Para ajudar você a identificar e compreender cenários de personificação de conta de serviço, serviços como o Compute Engine incluem uma seção serviceAccountDelegationInfo nos registros de auditoria do Cloud. Esta seção indica se a conta de serviço foi falsificada e por qual usuário.

Nem todos os serviços incluem detalhes de personificação de identidade nos registros de auditoria do Cloud. Para registrar todos os eventos de falsificação de identidade, você também precisa ativar os registros de acesso a dados para as seguintes APIs:

  • API Identity and Access Management (IAM) em todos os projetos do Cloud que contêm contas de serviço
  • API Security Token Service em todos os projetos do Cloud que contêm pools de identidade de carga de trabalho.

Ao ativar esses registros, você garante que uma entrada é adicionada aos registros de auditoria do Cloud sempre que um usuário solicitar um token de acesso ou um ID de token para uma conta de serviço.

Verifique se o histórico de CI/CD pode ser correlacionado com os registros de auditoria do Cloud

As contas de serviço geralmente são usadas por sistemas de CI/CD para realizar implantações depois que uma alteração de código é verificada e aprovada para implantação. Normalmente, os sistemas de CI/CD mantêm um histórico de eventos que levam a uma implantação. Esse histórico pode incluir os IDs das revisões de código correspondentes, confirmações e execuções de pipeline, bem como informações sobre quem aprovou a implantação.

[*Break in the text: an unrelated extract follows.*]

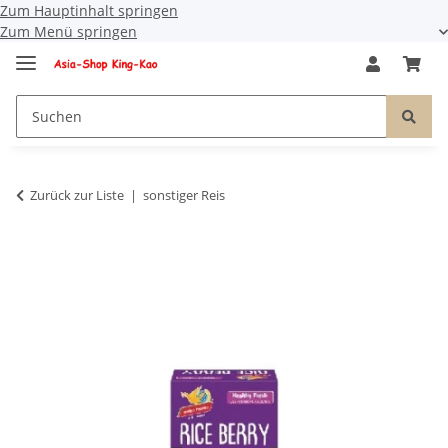
Zum Hauptinhalt springen
Zum Menü springen
Zurück zur Liste
sonstiger Reis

Se uma implantação modificar algum recurso no Google Cloud, essas alterações serão monitoradas nos registros de auditoria do Cloud dos respectivos recursos. Os registros de auditoria do Cloud contêm informações sobre o usuário ou a conta de serviço que iniciou a alteração. No entanto, em uma implantação acionada por um sistema de CI/CD, a própria conta de serviço geralmente não é suficiente para reconstruir toda a cadeia de eventos que levaram à mudança.

Para estabelecer uma trilha de auditoria consistente no seu sistema de CI/CD e no Google Cloud, verifique se os registros de auditoria do Cloud podem ser correlacionados com eventos no histórico do sistema de CI/CD. Se você encontrar um evento inesperado nos registros de auditoria do Cloud, poderá usar essa correlação para determinar se a alteração foi realmente realizada pelo sistema de CI/CD, por que foi executada e quem a aprovou.

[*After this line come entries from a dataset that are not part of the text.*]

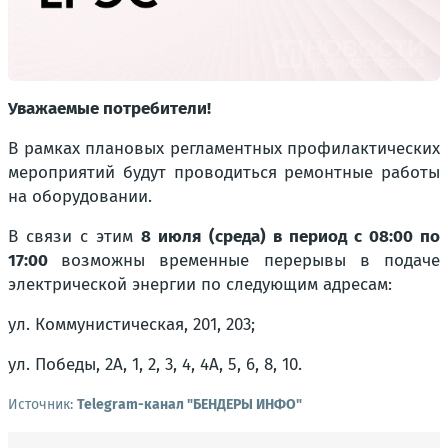
Уважаемые потребители!
В рамках плановых регламентных профилактических
мероприятий будут проводиться ремонтные работы
на оборудовании.
В связи с этим
8 июля (среда) в период с 08:00 по
17:00
возможны временные перерывы в подаче
электрической энергии по следующим адресам:
ул. Коммунистическая, 201, 203;
ул. Победы, 2А, 1, 2, 3, 4, 4А, 5, 6, 8, 10.
Источник:
Telegram-канал "БЕНДЕРЫ ИНФО"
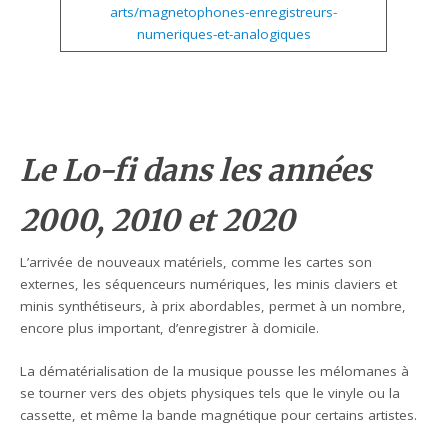
arts/magnetophones-enregistreurs-
numeriques-et-analogiques
Le Lo-fi dans les années
2000, 2010 et 2020
L’arrivée de nouveaux matériels, comme les cartes son
externes, les séquenceurs numériques, les minis claviers et
minis synthétiseurs, à prix abordables, permet à un nombre,
encore plus important, d’enregistrer à domicile.
La dématérialisation de la musique pousse les mélomanes à
se tourner vers des objets physiques tels que le vinyle ou la
cassette, et même la bande magnétique pour certains artistes.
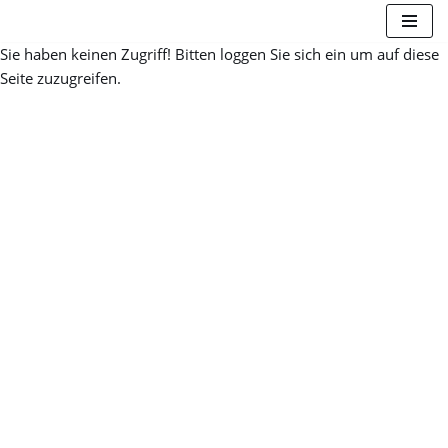
Sie haben keinen Zugriff! Bitten loggen Sie sich ein um auf diese
Zum
Seite zuzugreifen.
Inhalt
springen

As maneiras de estabelecer uma correlação entre os registros de auditoria do Cloud e os eventos no histórico do sistema de CI/CD incluem:

  • Solicitações de API de registro realizadas por cada execução de pipeline de CI/CD.
  • Sempre que a API retornar um ID de operação, registre o ID nos registros do sistema de CI/CD.
  • Adicione um cabeçalho HTTP X-Goog-Request-Reason às solicitações da API e transmita o ID da execução do pipeline de CI/CD. Como alternativa, incorpore as informações no cabeçalho User-Agent para que sejam capturadas nos registros de auditoria do Cloud.

Para ajudar a garantir o não repúdio, configure os arquivos de registros e confirme os históricos para que eles fiquem imutáveis e para que um usuário de má-fé não possa ocultar retroativamente os rastros dele.